我身后一个小混混跟着又是一脚,踹的我膝盖一软,跪在地上,头几乎要撞上阳台栏杆。
我捂着肚子,好半天才爬起来,一抬头,张蕾蕾正从走廊那一头朝教室这边走。她显然看到我了,愣了一下,然后径直朝我们这边走来。
我恨不得找个地洞钻进去,李半仙儿教我阴阳数术、风水堪舆,却唯独没教我防身绝技,我在张蕾蕾面前一再遭赵一平的羞辱,简直连死的心都有了。
张蕾蕾俏生生的站在我们面前,赵一平反手又给了我一个耳光,打的我脸上一麻,随即他对张蕾蕾说:“小王八稿子不听话,教训教训,他要是有什么地方得罪你的,你跟哥说,看哥收拾他。”
张蕾蕾涨的俏脸通红,冲赵一平吼道:“你够了,赵一平同学,除了欺负同学你还能做点别的吗?”
赵一平呆了,全校敢这么跟他说话的,到目前为止,也就剩张蕾蕾了。
张蕾蕾又道:“还有,我以前有个哥哥,但是他已经死了,请别在我面前以哥哥自居。”
赵一平和他那帮小混混全呆了。
趁此机会,我抬脚给了赵一平一脚,也不知道什么原因,我现在的劲儿特别大,一脚把赵一平踹翻在地。他那帮混混兄弟朝我扑过来,我顺手从走廊角落里拾起一根木棍,舞的虎虎生风,把那帮小混混揍的满地找牙。
赵一平摔在地上,牙齿给摔掉了,满嘴的血,显得面目狰狞。
我们的动静惊动了吃完午饭来教室的同学,大家趴在窗台上看着这惊悚的一幕,我这个小屌丝竟然把学校风云人物给揍了,还揍的这么惨。同学们幸灾乐祸的时候,看我的眼神都是你完蛋了,等着赵一平收拾你吧。

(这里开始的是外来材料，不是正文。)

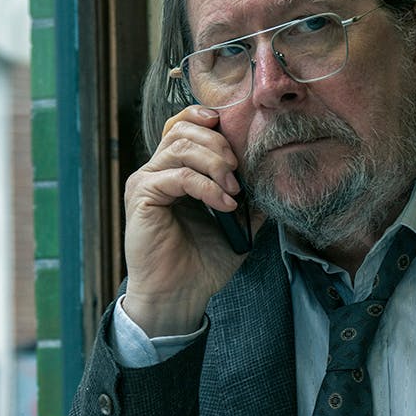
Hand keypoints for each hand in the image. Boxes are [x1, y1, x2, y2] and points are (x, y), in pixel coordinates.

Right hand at [122, 105, 254, 335]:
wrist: (179, 295)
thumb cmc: (201, 263)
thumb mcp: (237, 223)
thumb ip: (250, 197)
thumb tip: (273, 175)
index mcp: (174, 171)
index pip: (184, 126)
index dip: (207, 120)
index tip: (235, 133)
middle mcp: (156, 171)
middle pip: (183, 129)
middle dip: (219, 145)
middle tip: (239, 172)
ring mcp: (146, 181)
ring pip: (181, 146)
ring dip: (215, 164)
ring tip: (234, 190)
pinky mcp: (142, 196)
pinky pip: (178, 175)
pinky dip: (207, 186)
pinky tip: (224, 204)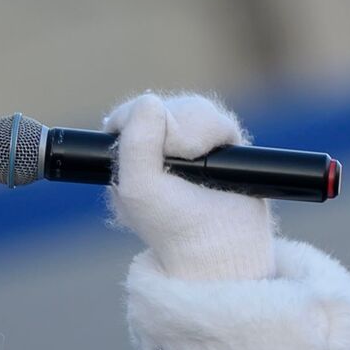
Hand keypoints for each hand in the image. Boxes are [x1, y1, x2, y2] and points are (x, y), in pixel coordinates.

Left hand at [103, 92, 275, 280]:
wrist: (221, 249)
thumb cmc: (172, 227)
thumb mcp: (139, 188)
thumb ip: (135, 143)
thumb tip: (151, 100)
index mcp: (127, 159)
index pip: (132, 113)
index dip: (148, 123)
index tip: (159, 154)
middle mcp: (155, 149)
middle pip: (166, 105)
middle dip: (179, 131)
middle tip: (184, 165)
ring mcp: (188, 147)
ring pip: (195, 108)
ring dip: (203, 134)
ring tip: (205, 170)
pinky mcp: (219, 149)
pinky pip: (221, 120)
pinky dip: (222, 136)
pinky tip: (221, 165)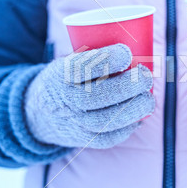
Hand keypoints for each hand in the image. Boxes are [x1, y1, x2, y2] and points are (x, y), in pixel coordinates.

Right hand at [25, 44, 154, 147]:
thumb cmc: (68, 79)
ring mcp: (73, 122)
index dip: (108, 60)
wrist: (38, 113)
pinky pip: (107, 138)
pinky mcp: (82, 139)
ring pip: (105, 121)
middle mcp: (65, 100)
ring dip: (134, 110)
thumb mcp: (70, 62)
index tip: (127, 52)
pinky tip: (139, 118)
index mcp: (60, 74)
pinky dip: (126, 129)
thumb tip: (144, 48)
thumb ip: (98, 57)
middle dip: (129, 86)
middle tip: (146, 76)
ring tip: (149, 100)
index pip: (82, 67)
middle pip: (98, 95)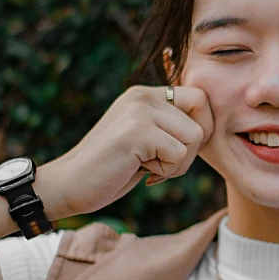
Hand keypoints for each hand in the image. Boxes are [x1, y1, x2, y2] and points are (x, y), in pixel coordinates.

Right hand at [43, 85, 212, 216]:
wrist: (68, 185)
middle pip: (202, 120)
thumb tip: (210, 127)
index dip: (202, 128)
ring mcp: (139, 111)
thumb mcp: (146, 141)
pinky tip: (139, 171)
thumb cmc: (110, 169)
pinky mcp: (137, 131)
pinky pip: (179, 153)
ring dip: (178, 164)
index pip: (200, 98)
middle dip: (190, 152)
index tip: (178, 151)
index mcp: (145, 95)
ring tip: (149, 168)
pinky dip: (165, 171)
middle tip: (162, 165)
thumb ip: (171, 127)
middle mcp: (143, 96)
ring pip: (194, 138)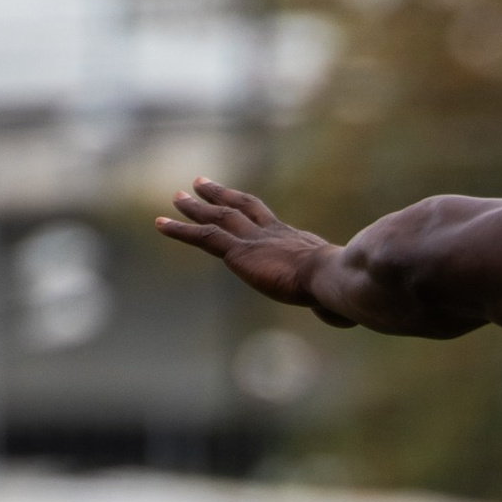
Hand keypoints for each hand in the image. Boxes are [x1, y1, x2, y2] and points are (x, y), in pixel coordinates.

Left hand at [157, 178, 351, 321]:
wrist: (331, 276)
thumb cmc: (341, 288)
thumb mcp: (336, 292)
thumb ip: (332, 303)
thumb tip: (341, 317)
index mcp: (294, 241)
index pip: (267, 219)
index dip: (249, 207)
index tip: (236, 199)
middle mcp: (271, 234)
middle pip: (240, 207)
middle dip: (218, 195)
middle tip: (199, 183)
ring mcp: (253, 241)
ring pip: (218, 217)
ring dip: (195, 207)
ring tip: (176, 196)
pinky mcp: (239, 253)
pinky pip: (203, 237)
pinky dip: (180, 230)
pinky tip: (159, 224)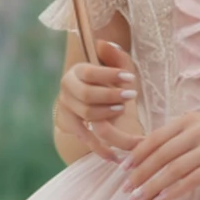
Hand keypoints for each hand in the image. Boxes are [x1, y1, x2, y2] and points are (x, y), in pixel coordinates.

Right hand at [58, 35, 142, 162]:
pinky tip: (115, 156)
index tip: (130, 78)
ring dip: (107, 114)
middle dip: (111, 96)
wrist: (89, 93)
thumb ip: (115, 55)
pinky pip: (85, 138)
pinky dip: (99, 148)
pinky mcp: (71, 125)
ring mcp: (67, 108)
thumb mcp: (114, 64)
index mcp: (77, 71)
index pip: (89, 73)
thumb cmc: (107, 78)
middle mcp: (67, 88)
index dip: (109, 75)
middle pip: (87, 96)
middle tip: (131, 96)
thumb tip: (105, 44)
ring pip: (87, 115)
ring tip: (122, 110)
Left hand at [120, 110, 199, 199]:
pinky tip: (163, 199)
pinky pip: (192, 180)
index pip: (155, 138)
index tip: (123, 169)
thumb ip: (181, 135)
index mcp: (188, 120)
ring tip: (140, 198)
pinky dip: (174, 191)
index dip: (137, 155)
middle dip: (140, 174)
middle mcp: (197, 131)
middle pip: (160, 155)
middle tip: (126, 189)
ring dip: (153, 185)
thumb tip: (153, 153)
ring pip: (173, 169)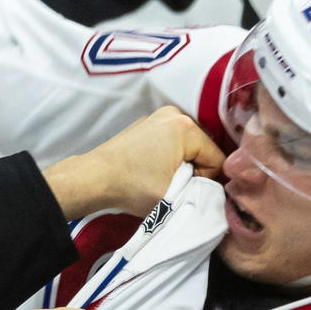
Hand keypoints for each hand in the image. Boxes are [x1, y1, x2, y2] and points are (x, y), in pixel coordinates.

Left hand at [42, 106, 225, 219]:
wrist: (94, 178)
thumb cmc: (131, 186)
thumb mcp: (173, 195)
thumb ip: (201, 193)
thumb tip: (215, 194)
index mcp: (185, 127)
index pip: (217, 158)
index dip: (206, 181)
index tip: (186, 191)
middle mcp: (175, 114)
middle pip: (204, 149)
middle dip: (195, 170)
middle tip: (173, 186)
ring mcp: (160, 117)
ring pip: (189, 147)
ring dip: (183, 164)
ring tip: (162, 179)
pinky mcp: (149, 124)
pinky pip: (173, 142)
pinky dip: (170, 157)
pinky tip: (154, 169)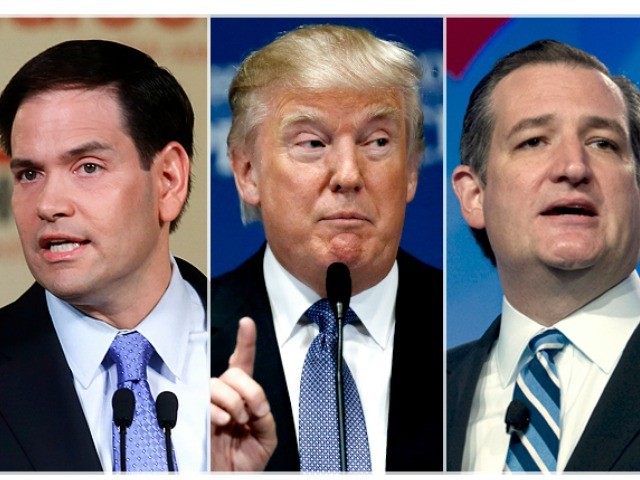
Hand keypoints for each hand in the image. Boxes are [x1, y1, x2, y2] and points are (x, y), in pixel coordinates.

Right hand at [211, 317, 276, 470]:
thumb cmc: (246, 460)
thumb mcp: (266, 436)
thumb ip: (265, 415)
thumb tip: (257, 402)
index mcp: (244, 397)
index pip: (244, 364)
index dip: (245, 341)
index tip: (247, 323)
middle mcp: (226, 397)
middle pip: (233, 372)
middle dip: (248, 389)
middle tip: (254, 412)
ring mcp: (210, 406)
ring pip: (218, 384)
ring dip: (234, 401)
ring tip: (237, 421)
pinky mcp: (196, 418)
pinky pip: (204, 402)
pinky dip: (218, 410)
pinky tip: (224, 422)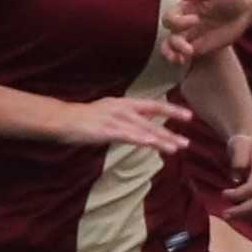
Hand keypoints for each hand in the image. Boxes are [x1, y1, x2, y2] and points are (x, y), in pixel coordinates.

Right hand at [68, 95, 198, 154]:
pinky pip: (126, 136)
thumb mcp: (110, 114)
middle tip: (188, 142)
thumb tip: (145, 129)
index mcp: (123, 103)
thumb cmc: (85, 119)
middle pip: (151, 122)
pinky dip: (140, 140)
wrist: (61, 118)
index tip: (189, 115)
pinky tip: (152, 145)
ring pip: (142, 130)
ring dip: (160, 140)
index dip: (171, 110)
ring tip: (176, 148)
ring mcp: (114, 119)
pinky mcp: (105, 130)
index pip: (152, 105)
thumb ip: (128, 120)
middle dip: (169, 132)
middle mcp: (122, 109)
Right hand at [167, 0, 251, 62]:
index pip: (171, 17)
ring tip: (181, 59)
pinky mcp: (199, 46)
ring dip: (172, 53)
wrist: (244, 7)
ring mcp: (191, 35)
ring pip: (171, 46)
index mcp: (184, 8)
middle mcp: (184, 22)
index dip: (179, 21)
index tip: (196, 19)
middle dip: (176, 41)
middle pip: (169, 33)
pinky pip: (183, 54)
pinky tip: (183, 62)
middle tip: (189, 47)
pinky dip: (179, 58)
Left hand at [220, 129, 251, 218]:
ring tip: (230, 216)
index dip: (238, 195)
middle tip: (225, 214)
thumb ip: (238, 158)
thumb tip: (236, 179)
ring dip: (247, 215)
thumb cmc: (244, 144)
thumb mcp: (239, 144)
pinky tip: (239, 213)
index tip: (222, 194)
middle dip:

张蕾蕾拉着我往教室里面走,我坐回自己的位置,一句话也没说。张蕾蕾在前面冲我笑嘻嘻的比了个大拇指,便埋头去写作业了。
我坐在位置上束手无措,揍赵一平的时候是爽,可是现在我已经感到害怕了,我已经想到无数种赵一平将用来收拾我的方法。
班上最喜欢看人笑话的猥琐男同学进来替赵一平传话,这小子一副我已经完蛋的表情,冲我笑嘻嘻的说:“傻小子,赵哥让我跟你说,晚上走路小心点。”
我看了看门外一脸阴毒的赵一平,对猥琐男说:“我会小心,也让他当心,做了这么多坏事,别半夜撞鬼了。”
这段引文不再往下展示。